▼

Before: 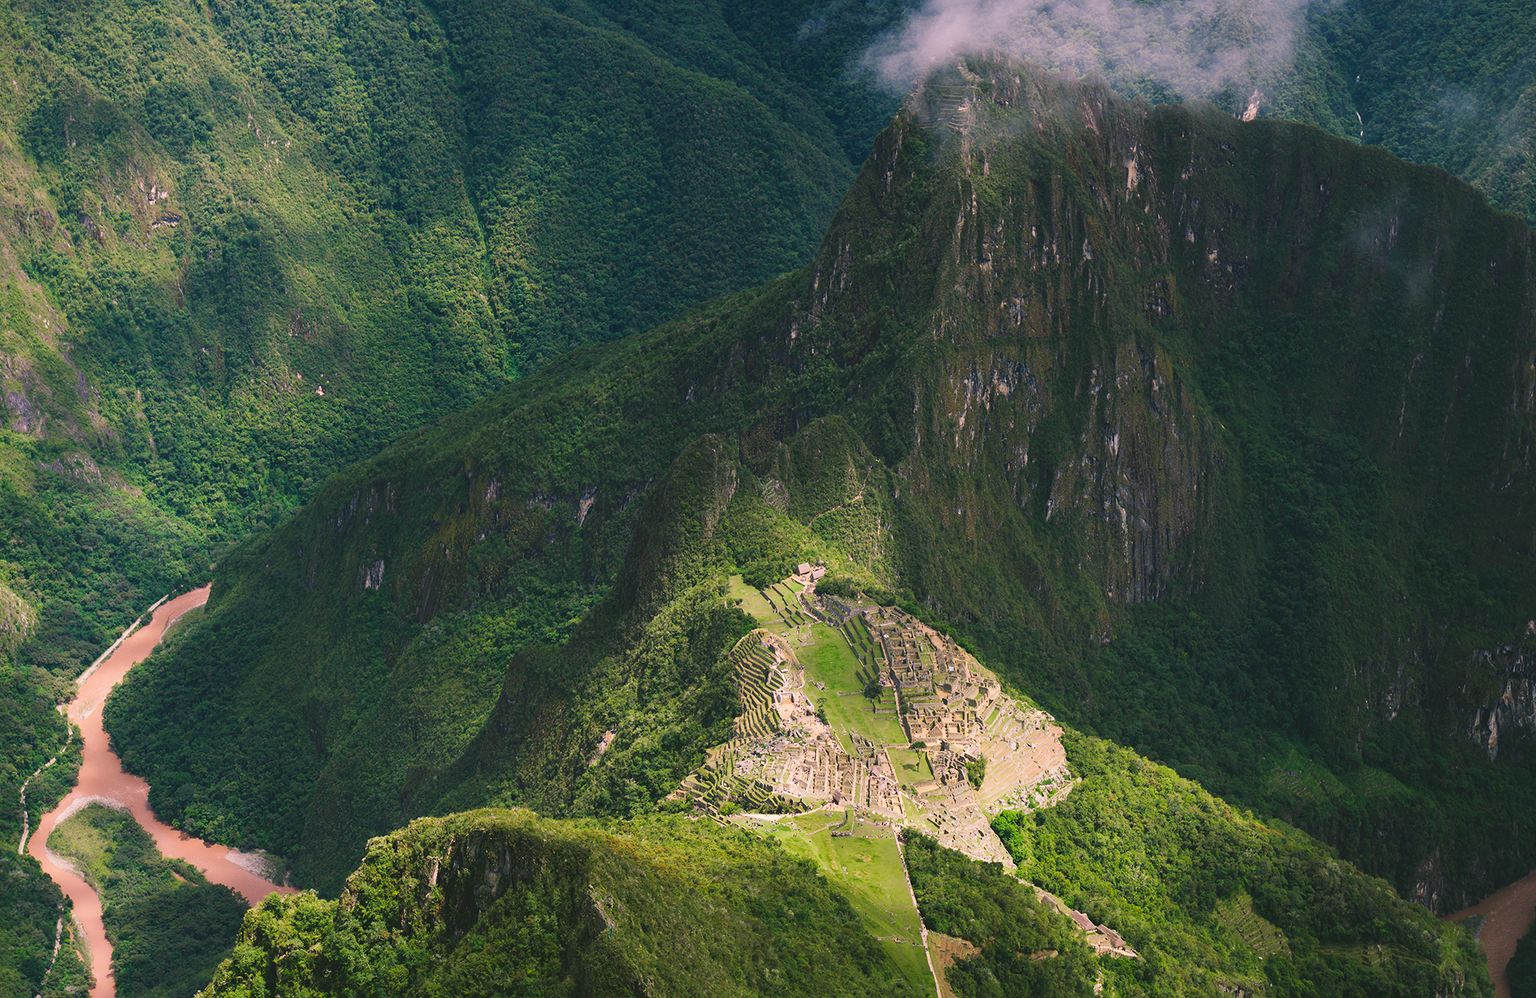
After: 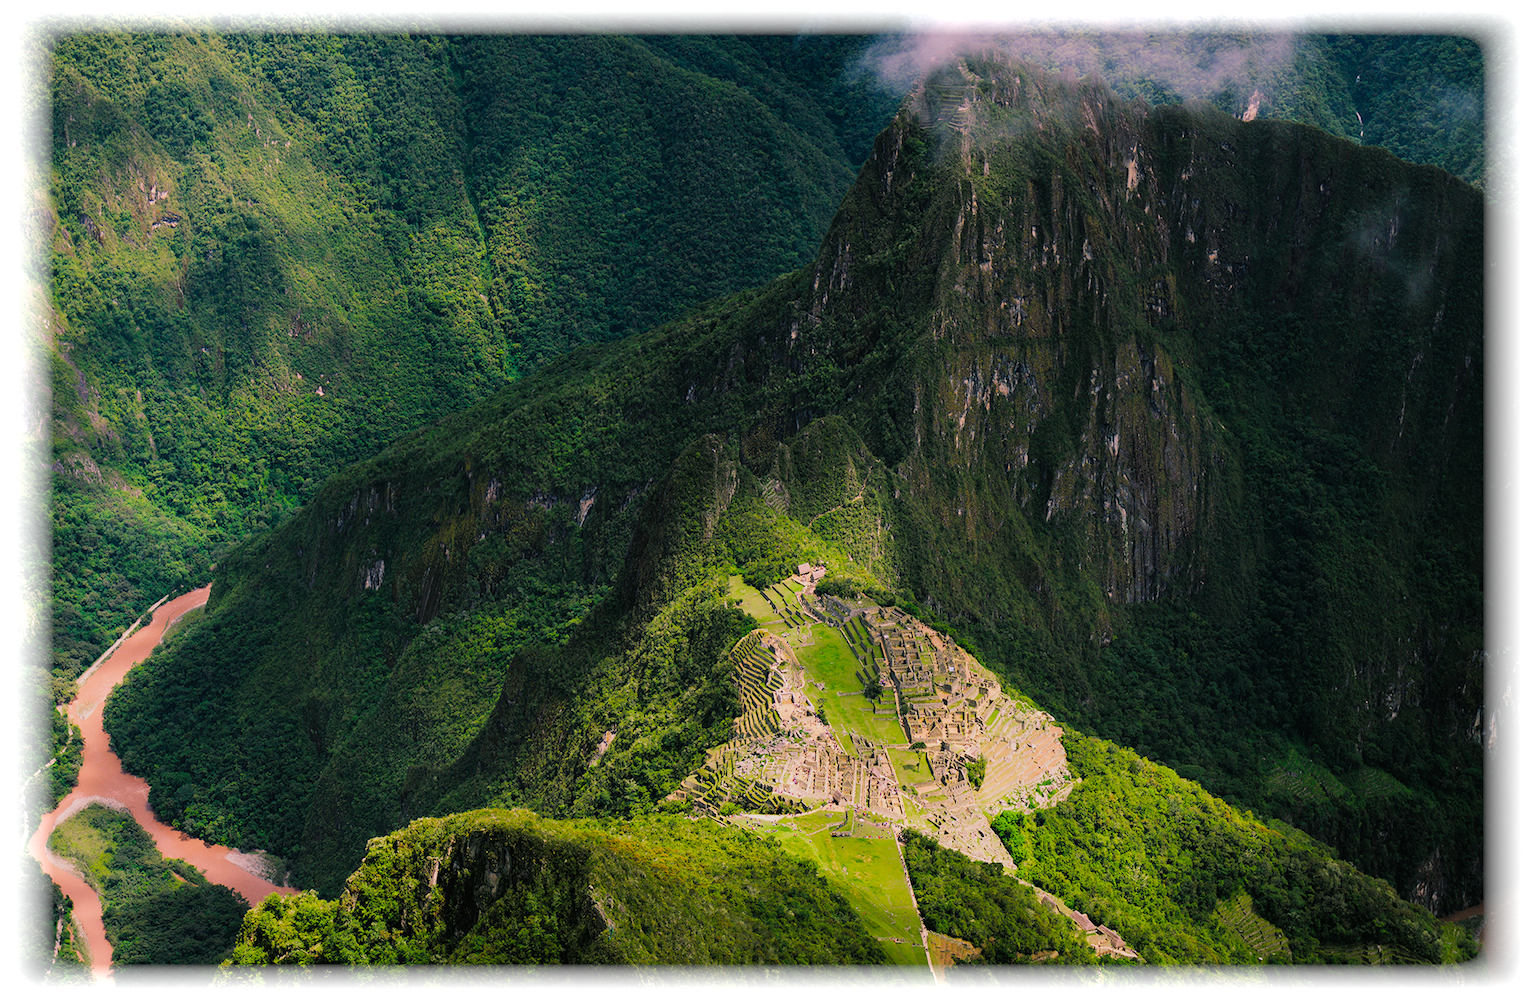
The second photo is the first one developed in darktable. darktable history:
filmic rgb: black relative exposure -7.75 EV, white relative exposure 4.4 EV, threshold 3 EV, target black luminance 0%, hardness 3.76, latitude 50.51%, contrast 1.074, highlights saturation mix 10%, shadows ↔ highlights balance -0.22%, color science v4 (2020), enable highlight reconstruction true
vignetting: fall-off start 93%, fall-off radius 5%, brightness 1, saturation -0.49, automatic ratio true, width/height ratio 1.332, shape 0.04, unbound false
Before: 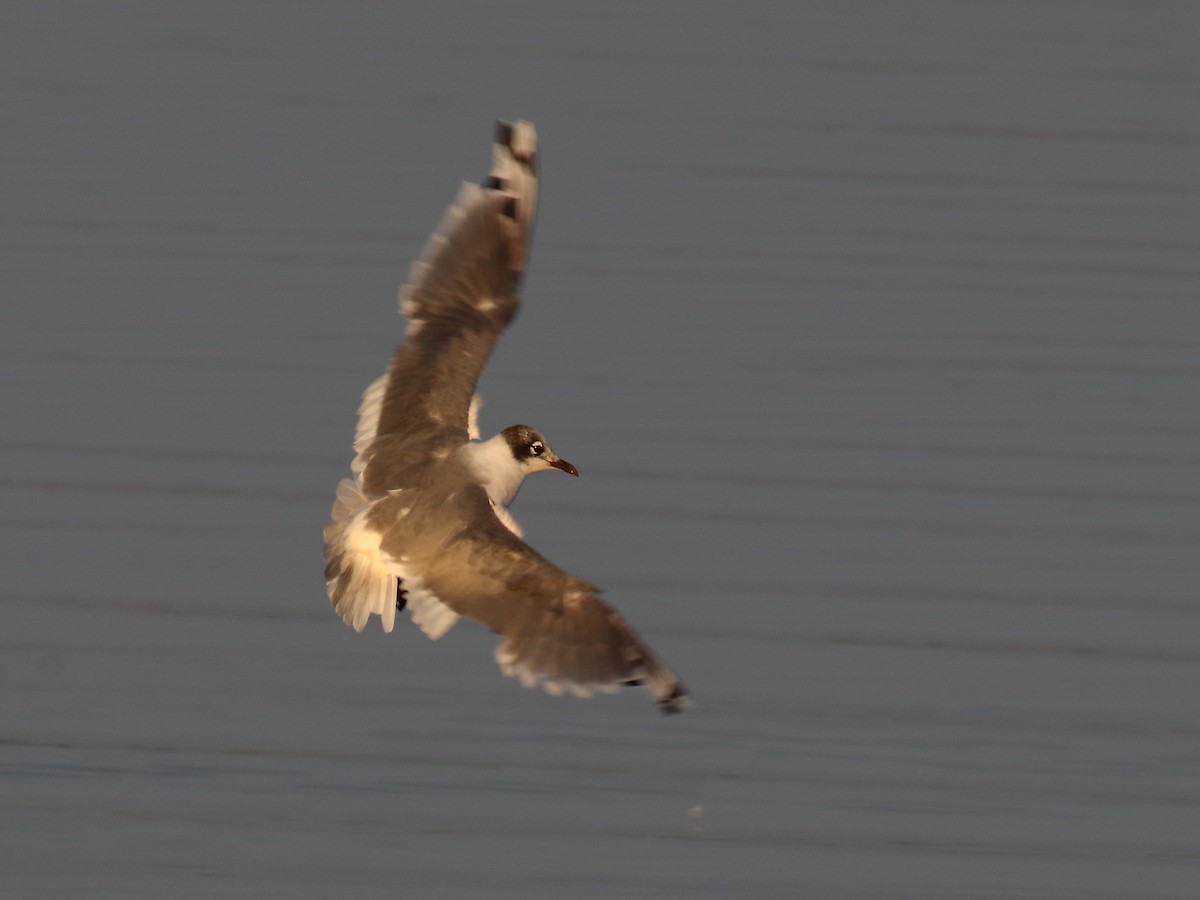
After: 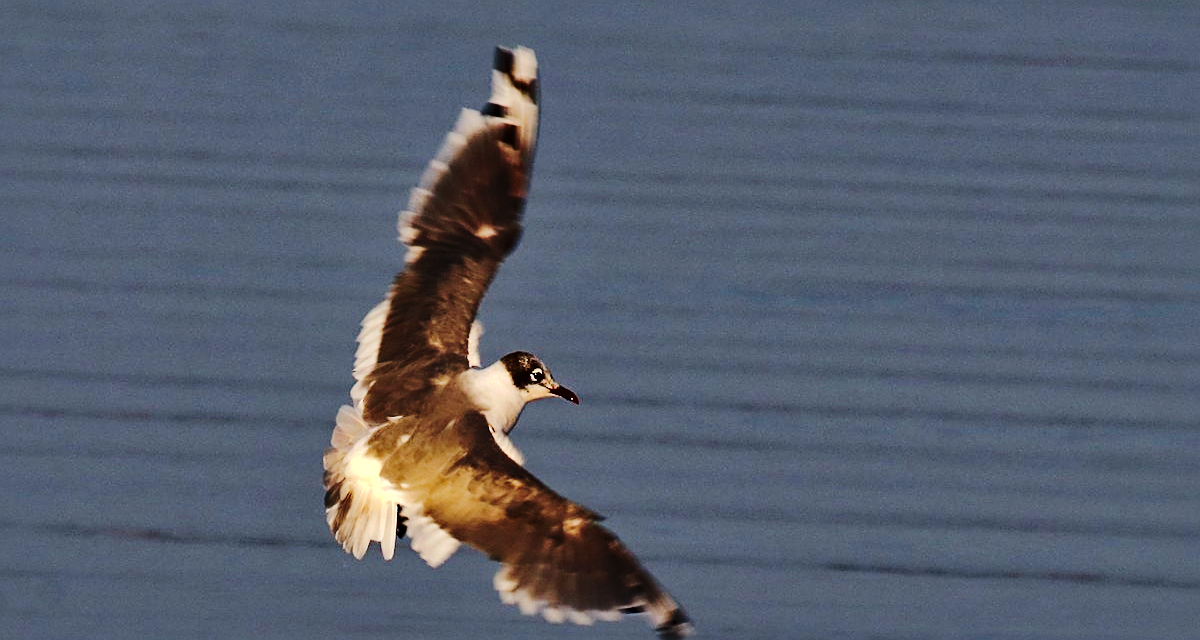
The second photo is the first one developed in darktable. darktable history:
crop and rotate: top 8.134%, bottom 20.742%
sharpen: amount 0.49
tone curve: curves: ch0 [(0, 0) (0.003, 0.079) (0.011, 0.083) (0.025, 0.088) (0.044, 0.095) (0.069, 0.106) (0.1, 0.115) (0.136, 0.127) (0.177, 0.152) (0.224, 0.198) (0.277, 0.263) (0.335, 0.371) (0.399, 0.483) (0.468, 0.582) (0.543, 0.664) (0.623, 0.726) (0.709, 0.793) (0.801, 0.842) (0.898, 0.896) (1, 1)], preserve colors none
haze removal: compatibility mode true, adaptive false
local contrast: mode bilateral grid, contrast 20, coarseness 49, detail 171%, midtone range 0.2
color balance rgb: power › luminance -9.099%, highlights gain › luminance 6.405%, highlights gain › chroma 2.52%, highlights gain › hue 92.57°, perceptual saturation grading › global saturation 9.57%
tone equalizer: edges refinement/feathering 500, mask exposure compensation -1.57 EV, preserve details no
color calibration: illuminant as shot in camera, x 0.365, y 0.378, temperature 4424.99 K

▲

Task statement - Reproduce the rows above, substituting "processed" for every "developed" and keeping everything else unchanged. Leave the pictures out of your answer.

Answer to the problem -
Before: 
After: 
The second photo is the first one processed in darktable. darktable history:
filmic rgb: black relative exposure -7.75 EV, white relative exposure 4.4 EV, threshold 3 EV, target black luminance 0%, hardness 3.76, latitude 50.51%, contrast 1.074, highlights saturation mix 10%, shadows ↔ highlights balance -0.22%, color science v4 (2020), enable highlight reconstruction true
vignetting: fall-off start 93%, fall-off radius 5%, brightness 1, saturation -0.49, automatic ratio true, width/height ratio 1.332, shape 0.04, unbound false
Before: 
After: 
The second photo is the first one processed in darktable. darktable history:
crop and rotate: top 8.134%, bottom 20.742%
sharpen: amount 0.49
tone curve: curves: ch0 [(0, 0) (0.003, 0.079) (0.011, 0.083) (0.025, 0.088) (0.044, 0.095) (0.069, 0.106) (0.1, 0.115) (0.136, 0.127) (0.177, 0.152) (0.224, 0.198) (0.277, 0.263) (0.335, 0.371) (0.399, 0.483) (0.468, 0.582) (0.543, 0.664) (0.623, 0.726) (0.709, 0.793) (0.801, 0.842) (0.898, 0.896) (1, 1)], preserve colors none
haze removal: compatibility mode true, adaptive false
local contrast: mode bilateral grid, contrast 20, coarseness 49, detail 171%, midtone range 0.2
color balance rgb: power › luminance -9.099%, highlights gain › luminance 6.405%, highlights gain › chroma 2.52%, highlights gain › hue 92.57°, perceptual saturation grading › global saturation 9.57%
tone equalizer: edges refinement/feathering 500, mask exposure compensation -1.57 EV, preserve details no
color calibration: illuminant as shot in camera, x 0.365, y 0.378, temperature 4424.99 K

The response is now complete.